Originally Posted by
Macjet
Actually newbie, he's spot on. You're still wet behind the ears so don't start mouthing off just yet. Some of us have been at this for longer than you've been alive. We've lost friends, watched companies fold, been promised airplanes that are coming, read accident reports of tail numbers that we've flown, etc. Once you have a few dependents, obligations, and responsibilities you'll see past the shiny new avionics and see this for what it is; a job. Stability, schedule, pay, and benefits trump all else and once you've quit logging every .2 of flight time maybe you'll see that.
If you feel like he was spot on with his response, sounds like you might need a new line of work, too. Of course it's a job. I've had manual labor jobs, customer service jobs, and corporate jobs prior to making it in aviation after a 10 year hiatus completing my ratings due to the recession and family obligations.
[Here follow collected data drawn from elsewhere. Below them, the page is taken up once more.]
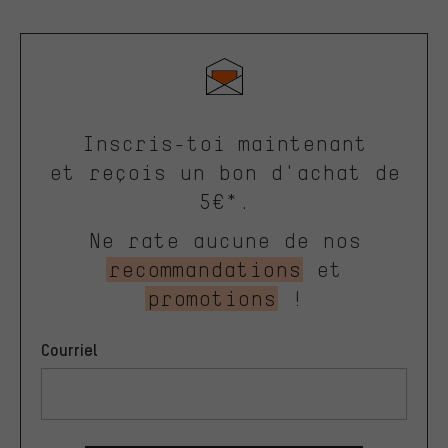
Inscris-toi maintenant
et reçois un bon d'achat de
5€*.
Ne rate aucune de nos
recommandations
et
promotions
!
Courriel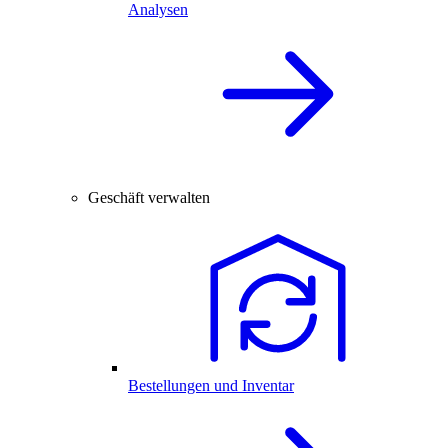
Analysen
Geschäft verwalten
Bestellungen und Inventar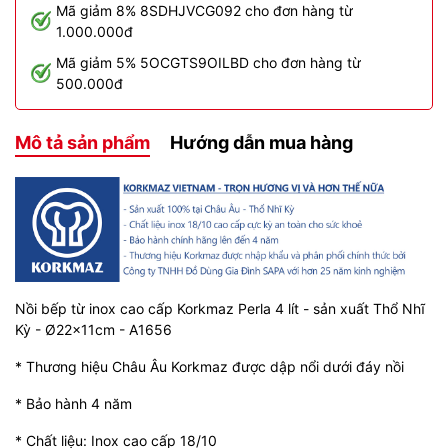
Mã giảm 8% 8SDHJVCG092 cho đơn hàng từ
1.000.000đ
Mã giảm 5% 5OCGTS9OILBD cho đơn hàng từ
500.000đ
Mô tả sản phẩm
Hướng dẫn mua hàng
Nồi bếp từ inox cao cấp Korkmaz Perla 4 lít - sản xuất Thổ Nhĩ
Kỳ - Ø22x11cm - A1656
* Thương hiệu Châu Âu Korkmaz được dập nổi dưới đáy nồi
* Bảo hành 4 năm
* Chất liệu: Inox cao cấp 18/10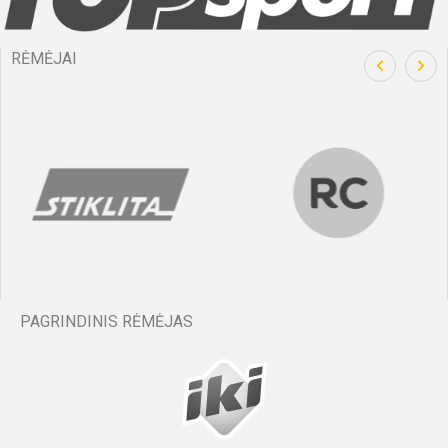
RĖMĖJAI
PAGRINDINIS RĖMĖJAS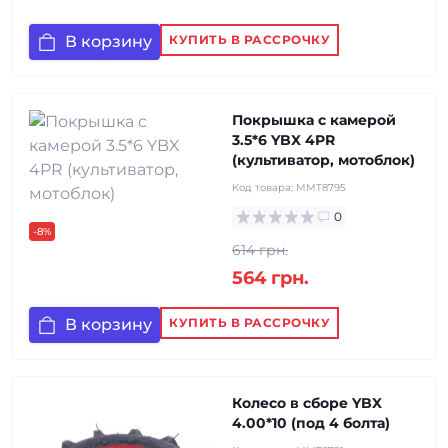
В корзину
КУПИТЬ В РАССРОЧКУ
Покрышка с камерой
3.5*6 YBX 4PR
(культиватор, мотоблок)
Код товара:
MMT8795
0
-8%
614 грн.
564 грн.
В корзину
КУПИТЬ В РАССРОЧКУ
Колесо в сборе YBX
4.00*10 (под 4 болта)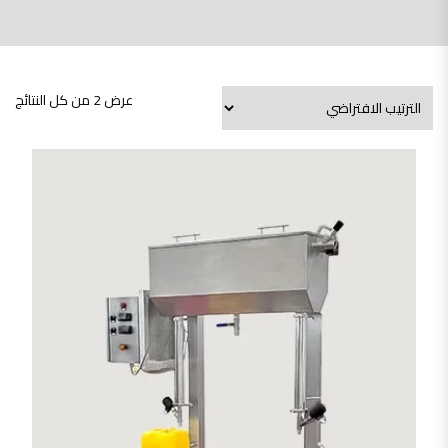
عرض ⁦2⁩ من كل النتائج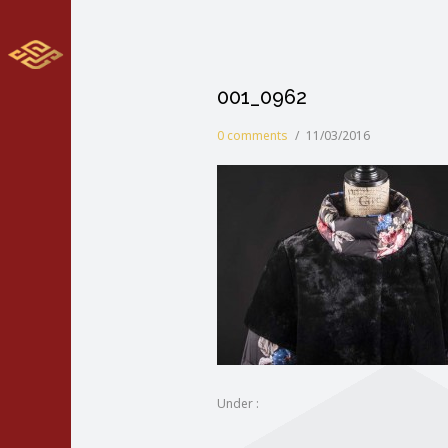
001_0962
0 comments
/
11/03/2016
Under :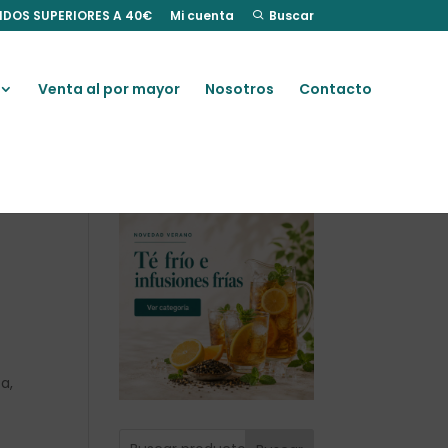
IDOS SUPERIORES A 40€
Mi cuenta
Buscar
Venta al por mayor
Nosotros
Contacto
a,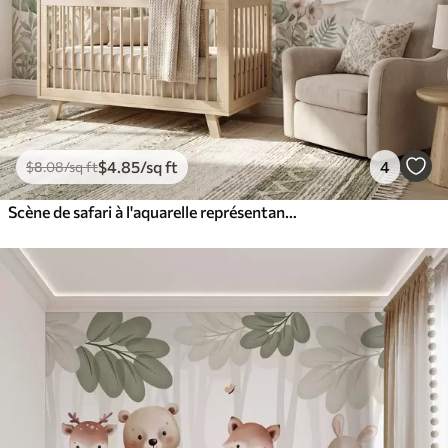
$
4
.85
/sq ft
4
$
8
.08
/sq ft
Scène de safari à l'aquarelle représentant des animaux dans des tons pastel délicats : une girafe, un éléphanteau, un zèbre et un lionceau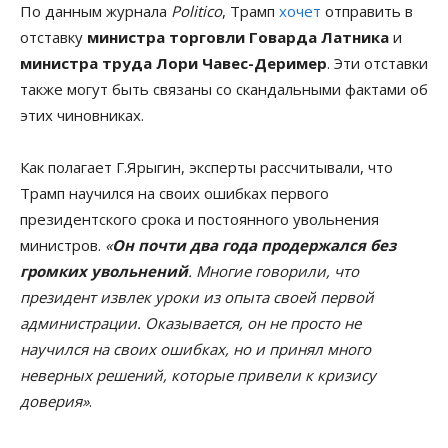
По данным журнала
Politico
, Трамп
хочет
отправить в
отставку
министра торговли
Говарда Латника
и
министра труда
Лори Чавес-Деример
. Эти отставки
также могут быть связаны со скандальными фактами об
этих чиновниках.
Как полагает Г.Ярыгин, эксперты рассчитывали, что
Трамп научился на своих ошибках первого
президентского срока и постоянного увольнения
министров.
«
Он почти два года продержался без
громких увольнений
. Многие говорили, что
президент извлек уроки из опыта своей первой
администрации. Оказывается, он не просто не
научился на своих ошибках, но и принял много
неверных решений, которые привели к кризису
доверия»
.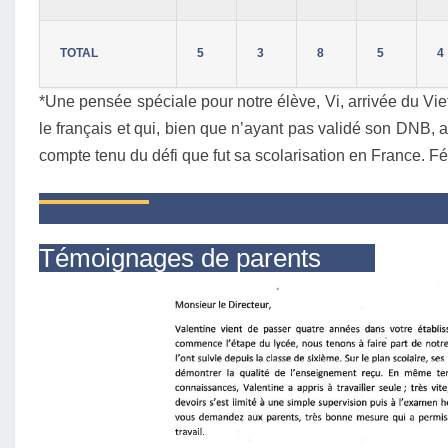
TOTAL
5
3
8
5
4
*Une pensée spéciale pour notre élève, Vi, arrivée du V
le français et qui, bien que n’ayant pas validé son DNB, 
compte tenu du défi que fut sa scolarisation en France. Fél
Témoignages de parents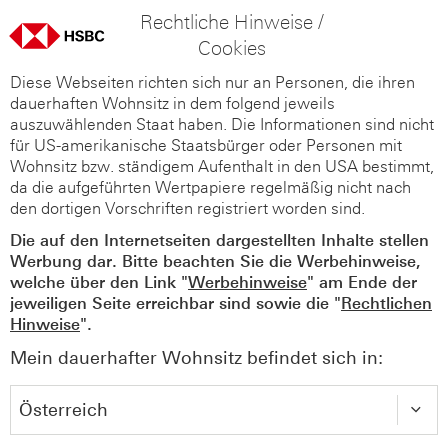
Rechtliche Hinweise /
Cookies
Diese Webseiten richten sich nur an Personen, die ihren
dauerhaften Wohnsitz in dem folgend jeweils
auszuwählenden Staat haben. Die Informationen sind nicht
für US-amerikanische Staatsbürger oder Personen mit
Wohnsitz bzw. ständigem Aufenthalt in den USA bestimmt,
da die aufgeführten Wertpapiere regelmäßig nicht nach
den dortigen Vorschriften registriert worden sind.
Die auf den Internetseiten dargestellten Inhalte stellen
Werbung dar. Bitte beachten Sie die Werbehinweise,
welche über den Link "
Werbehinweise
" am Ende der
jeweiligen Seite erreichbar sind sowie die "
Rechtlichen
Hinweise
".
Mein dauerhafter Wohnsitz befindet sich in: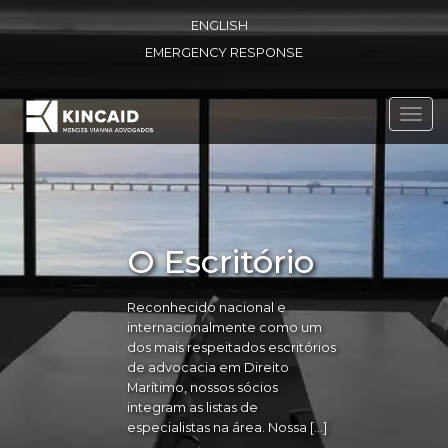
ENGLISH
EMERGENCY RESPONSE
Toggl
navig
O Escritório
Reconhecido nacional e
internacionalmente como um
dos mais respeitados escritórios
de advocacia em Direito
Marítimo, nossos sócios
integram as listas de
especialistas na área. Nossa […]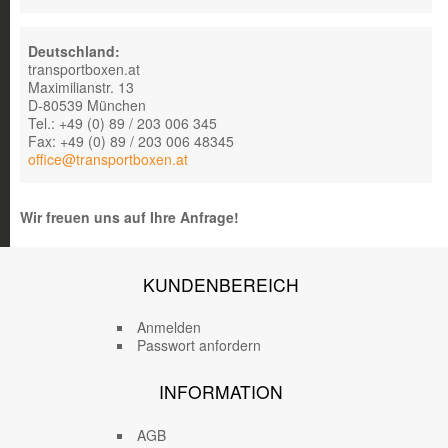
Deutschland:
transportboxen.at
Maximilianstr. 13
D-80539 München
Tel.: +49 (0) 89 / 203 006 345
Fax: +49 (0) 89 / 203 006 48345
office@transportboxen.at
Wir freuen uns auf Ihre Anfrage!
KUNDENBEREICH
Anmelden
Passwort anfordern
INFORMATION
AGB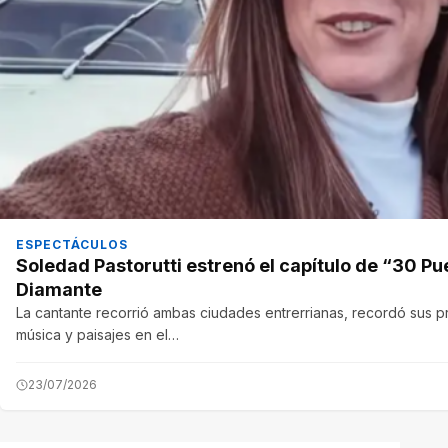
ESPECTÁCULOS
Soledad Pastorutti estrenó el capítulo de “30 Pu
Diamante
La cantante recorrió ambas ciudades entrerrianas, recordó sus pr
música y paisajes en el…
23/07/2026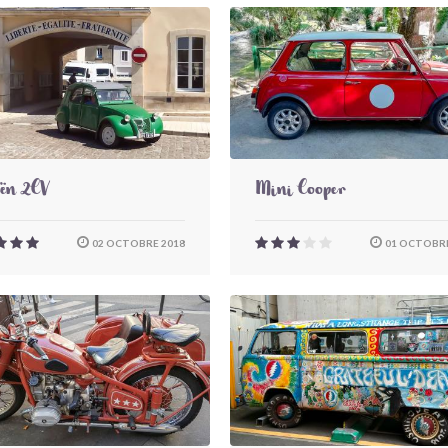
oën 2CV
Mini Cooper
02 OCTOBRE 2018
01 OCTOBRE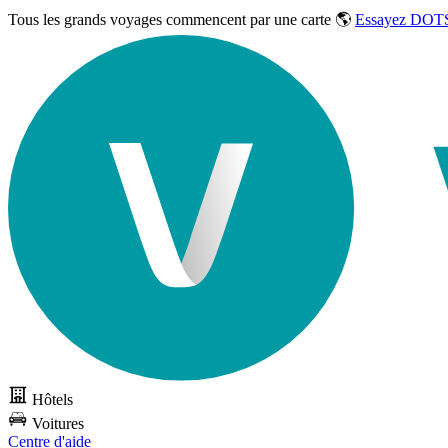
Tous les grands voyages commencent par une carte 🌎
Essayez DOTS
Hôtels
Voitures
Centre d'aide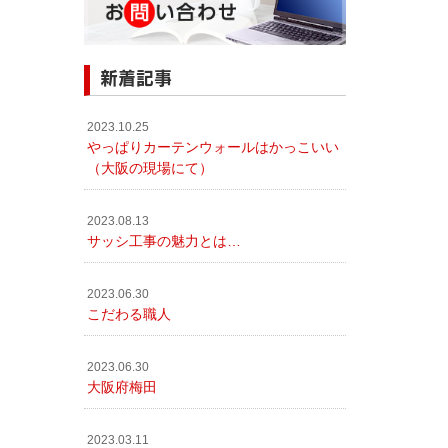
新着記事
2023.10.25
やっぱりカーテンウォールはかっこいい
（大阪の現場にて）
2023.08.13
サッシ工事の魅力とは…
2023.06.30
こだわる職人
2023.06.30
大阪府梅田
2023.03.11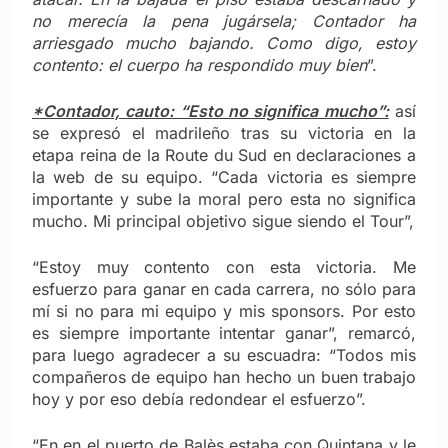
no merecía la pena jugársela; Contador ha
arriesgado mucho bajando. Como digo, estoy
contento: el cuerpo ha respondido muy bien
”.
*Contador, cauto: “Esto no significa mucho”:
así
se expresó el madrileño tras su victoria en la
etapa reina de la Route du Sud en declaraciones a
la web de su equipo. “Cada victoria es siempre
importante y sube la moral pero esta no significa
mucho. Mi principal objetivo sigue siendo el Tour”,
“Estoy muy contento con esta victoria. Me
esfuerzo para ganar en cada carrera, no sólo para
mí si no para mi equipo y mis sponsors. Por esto
es siempre importante intentar ganar”, remarcó,
para luego agradecer a su escuadra: “Todos mis
compañeros de equipo han hecho un buen trabajo
hoy y por eso debía redondear el esfuerzo”.
“En en el puerto de Balès estaba con Quintana y le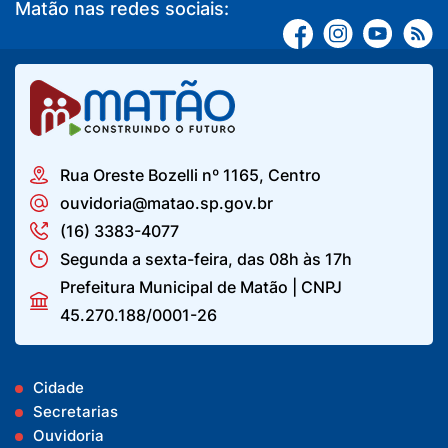
Matão nas redes sociais:
Rua Oreste Bozelli nº 1165, Centro
ouvidoria@matao.sp.gov.br
(16) 3383-4077
Segunda a sexta-feira, das 08h às 17h
Prefeitura Municipal de Matão | CNPJ
45.270.188/0001-26
Cidade
Secretarias
Ouvidoria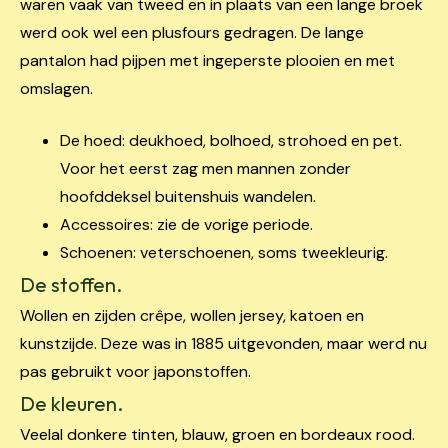
waren vaak van tweed en in plaats van een lange broek
werd ook wel een plusfours gedragen. De lange
pantalon had pijpen met ingeperste plooien en met
omslagen.
De hoed: deukhoed, bolhoed, strohoed en pet.
Voor het eerst zag men mannen zonder
hoofddeksel buitenshuis wandelen.
Accessoires: zie de vorige periode.
Schoenen: veterschoenen, soms tweekleurig.
De stoffen.
Wollen en zijden crêpe, wollen jersey, katoen en
kunstzijde. Deze was in 1885 uitgevonden, maar werd nu
pas gebruikt voor japonstoffen.
De kleuren.
Veelal donkere tinten, blauw, groen en bordeaux rood.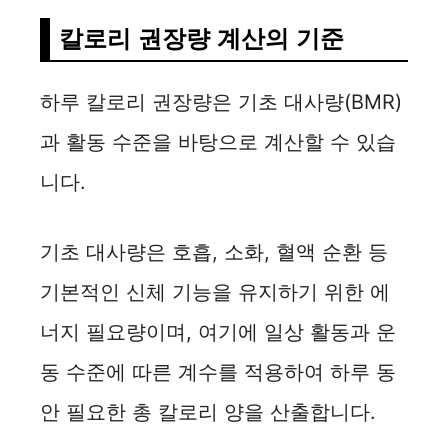
칼로리 권장량 계산의 기준
하루 칼로리 권장량은 기초 대사량(BMR)
과 활동 수준을 바탕으로 계산할 수 있습
니다.
기초 대사량은 호흡, 소화, 혈액 순환 등
기본적인 신체 기능을 유지하기 위한 에
너지 필요량이며, 여기에 일상 활동과 운
동 수준에 따른 계수를 적용하여 하루 동
안 필요한 총 칼로리 양을 산출합니다.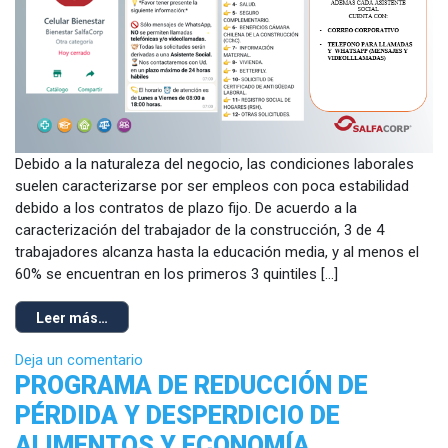
Debido a la naturaleza del negocio, las condiciones laborales
suelen caracterizarse por ser empleos con poca estabilidad
debido a los contratos de plazo fijo. De acuerdo a la
caracterización del trabajador de la construcción, 3 de 4
trabajadores alcanza hasta la educación media, y al menos el
60% se encuentran en los primeros 3 quintiles […]
Leer más…
Deja un comentario
PROGRAMA DE REDUCCIÓN DE
PÉRDIDA Y DESPERDICIO DE
ALIMENTOS Y ECONOMÍA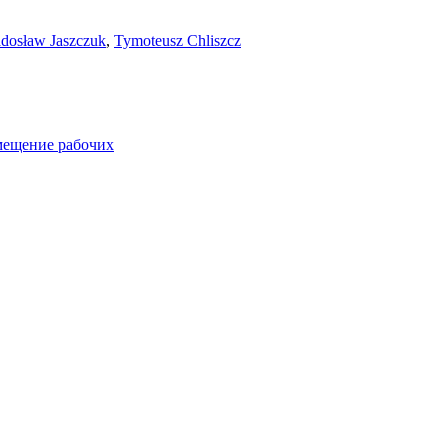
dosław Jaszczuk
,
Tymoteusz Chliszcz
мещение рабочих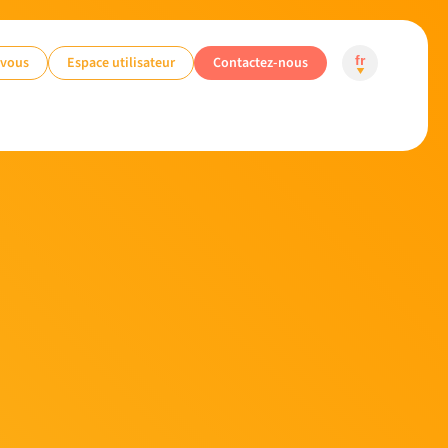
-vous
Espace utilisateur
Contactez-nous
fr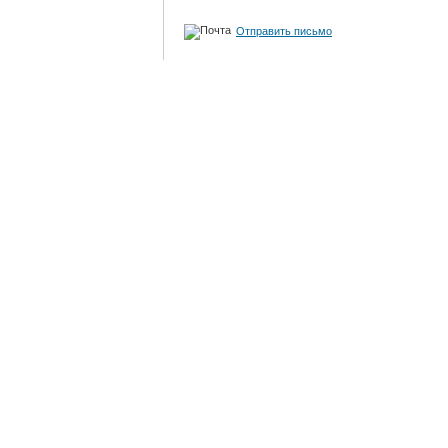
Отправить письмо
In every industry there are the bitter ones, the ones that have made peace with doing whatever job they're in, the ones that never knew any other line of work, and the ones that were fortunate enough to find what they love and lucky enough to do it for a living. 121 might be better, 135/91 might be better. But pay, QOL, and the 'suck factor' of tasks, outside the cockpit, that come with each type of flying are entirely subjective to every individual.
I've spoken to many 91/135 pilots that would never even consider leaving they're job for 121 and I've probably spoken to just as many 121 pilots that feel the exact opposite. Everyone of their situations were different and the motivators that drove them to their type of flying were different.
Besides that, how was it helpful since it pertained to absolutely nothing about my original question?